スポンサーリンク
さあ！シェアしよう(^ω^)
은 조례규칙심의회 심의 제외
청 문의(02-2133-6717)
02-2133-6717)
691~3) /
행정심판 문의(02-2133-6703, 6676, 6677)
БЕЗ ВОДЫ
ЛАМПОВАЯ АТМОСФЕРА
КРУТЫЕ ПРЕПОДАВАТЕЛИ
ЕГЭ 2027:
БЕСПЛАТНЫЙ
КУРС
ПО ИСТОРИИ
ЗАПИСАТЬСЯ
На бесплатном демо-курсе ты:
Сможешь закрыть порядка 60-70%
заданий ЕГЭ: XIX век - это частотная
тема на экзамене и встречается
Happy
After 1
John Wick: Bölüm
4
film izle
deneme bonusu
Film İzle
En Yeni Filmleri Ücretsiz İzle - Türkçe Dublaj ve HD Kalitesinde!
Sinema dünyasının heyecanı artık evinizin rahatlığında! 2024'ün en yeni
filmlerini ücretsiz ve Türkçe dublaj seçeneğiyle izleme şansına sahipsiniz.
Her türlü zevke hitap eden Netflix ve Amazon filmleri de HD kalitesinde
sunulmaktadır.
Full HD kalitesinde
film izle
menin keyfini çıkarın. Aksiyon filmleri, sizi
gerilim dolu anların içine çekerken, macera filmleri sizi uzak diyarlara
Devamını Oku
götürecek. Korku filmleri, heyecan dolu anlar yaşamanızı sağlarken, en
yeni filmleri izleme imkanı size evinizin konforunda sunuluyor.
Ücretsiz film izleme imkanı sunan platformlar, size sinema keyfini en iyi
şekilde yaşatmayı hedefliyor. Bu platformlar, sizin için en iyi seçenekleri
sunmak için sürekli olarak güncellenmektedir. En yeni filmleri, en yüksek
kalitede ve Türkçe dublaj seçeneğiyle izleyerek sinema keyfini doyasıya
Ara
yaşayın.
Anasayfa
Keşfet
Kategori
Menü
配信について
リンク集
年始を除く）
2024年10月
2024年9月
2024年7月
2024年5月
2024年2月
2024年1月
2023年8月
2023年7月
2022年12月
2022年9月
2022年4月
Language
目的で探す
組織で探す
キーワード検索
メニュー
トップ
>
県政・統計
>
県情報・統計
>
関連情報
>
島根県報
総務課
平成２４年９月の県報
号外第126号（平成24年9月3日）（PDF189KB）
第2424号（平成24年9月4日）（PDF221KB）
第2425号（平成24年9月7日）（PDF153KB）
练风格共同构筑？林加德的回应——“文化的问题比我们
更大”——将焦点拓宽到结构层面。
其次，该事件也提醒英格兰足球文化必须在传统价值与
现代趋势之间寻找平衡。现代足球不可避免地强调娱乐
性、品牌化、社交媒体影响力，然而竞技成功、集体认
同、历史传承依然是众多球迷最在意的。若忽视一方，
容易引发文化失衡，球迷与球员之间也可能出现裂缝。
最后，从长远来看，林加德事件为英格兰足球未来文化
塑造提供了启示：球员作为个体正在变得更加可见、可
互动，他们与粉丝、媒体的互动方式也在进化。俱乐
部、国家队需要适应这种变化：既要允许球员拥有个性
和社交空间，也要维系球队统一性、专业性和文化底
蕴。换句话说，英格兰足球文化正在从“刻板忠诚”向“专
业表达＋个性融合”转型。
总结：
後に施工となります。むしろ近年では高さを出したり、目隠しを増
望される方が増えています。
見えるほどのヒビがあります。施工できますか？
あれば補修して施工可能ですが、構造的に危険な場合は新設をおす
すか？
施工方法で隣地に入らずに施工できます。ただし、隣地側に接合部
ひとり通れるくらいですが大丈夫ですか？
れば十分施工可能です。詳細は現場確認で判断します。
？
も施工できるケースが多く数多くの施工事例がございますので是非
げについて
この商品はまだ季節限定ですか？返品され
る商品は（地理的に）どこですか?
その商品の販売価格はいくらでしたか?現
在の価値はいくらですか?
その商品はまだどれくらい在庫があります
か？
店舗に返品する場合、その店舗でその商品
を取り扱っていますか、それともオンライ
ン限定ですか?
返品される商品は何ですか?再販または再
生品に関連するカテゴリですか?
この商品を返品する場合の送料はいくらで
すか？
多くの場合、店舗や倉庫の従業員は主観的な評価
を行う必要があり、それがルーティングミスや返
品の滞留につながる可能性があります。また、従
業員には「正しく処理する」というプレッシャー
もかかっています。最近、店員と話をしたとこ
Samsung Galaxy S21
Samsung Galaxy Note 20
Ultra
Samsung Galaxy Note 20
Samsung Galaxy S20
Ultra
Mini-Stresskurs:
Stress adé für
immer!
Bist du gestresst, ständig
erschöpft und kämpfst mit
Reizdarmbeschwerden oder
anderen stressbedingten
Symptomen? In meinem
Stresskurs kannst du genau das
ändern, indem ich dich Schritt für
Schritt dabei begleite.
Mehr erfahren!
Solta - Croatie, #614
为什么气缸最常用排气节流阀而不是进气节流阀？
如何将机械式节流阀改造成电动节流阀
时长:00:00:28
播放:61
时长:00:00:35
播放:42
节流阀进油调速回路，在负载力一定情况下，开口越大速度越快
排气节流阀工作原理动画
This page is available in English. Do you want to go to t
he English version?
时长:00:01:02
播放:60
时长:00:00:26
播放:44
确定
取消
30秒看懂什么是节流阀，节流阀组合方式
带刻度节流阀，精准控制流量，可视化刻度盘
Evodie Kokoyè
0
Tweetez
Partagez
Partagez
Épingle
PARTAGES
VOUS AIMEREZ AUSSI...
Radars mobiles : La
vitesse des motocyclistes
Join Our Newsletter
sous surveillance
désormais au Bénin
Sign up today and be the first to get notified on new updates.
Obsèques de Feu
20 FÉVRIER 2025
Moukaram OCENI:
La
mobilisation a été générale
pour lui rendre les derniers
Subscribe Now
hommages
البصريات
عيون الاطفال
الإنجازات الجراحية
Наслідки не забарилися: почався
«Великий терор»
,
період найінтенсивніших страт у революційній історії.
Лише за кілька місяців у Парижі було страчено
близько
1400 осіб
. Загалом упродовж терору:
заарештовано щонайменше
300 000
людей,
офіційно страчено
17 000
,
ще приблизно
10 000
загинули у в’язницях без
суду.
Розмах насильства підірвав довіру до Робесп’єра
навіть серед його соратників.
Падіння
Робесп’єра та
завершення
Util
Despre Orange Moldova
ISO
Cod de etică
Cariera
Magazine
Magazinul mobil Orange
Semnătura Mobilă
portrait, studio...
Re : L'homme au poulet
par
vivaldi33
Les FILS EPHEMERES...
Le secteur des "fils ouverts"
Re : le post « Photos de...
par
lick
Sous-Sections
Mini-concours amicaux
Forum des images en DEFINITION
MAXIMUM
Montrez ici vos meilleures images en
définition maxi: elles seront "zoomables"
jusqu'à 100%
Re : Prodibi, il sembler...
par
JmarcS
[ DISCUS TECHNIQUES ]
■ ■ ■ ■ ■
WHAT TO WORK ON:
I need every line of the data that has the word "Samsung"; please list them.

EXERCISE ANSWER:
Samsung Galaxy S21
Samsung Galaxy Note 20
Samsung Galaxy Note 20
Samsung Galaxy S20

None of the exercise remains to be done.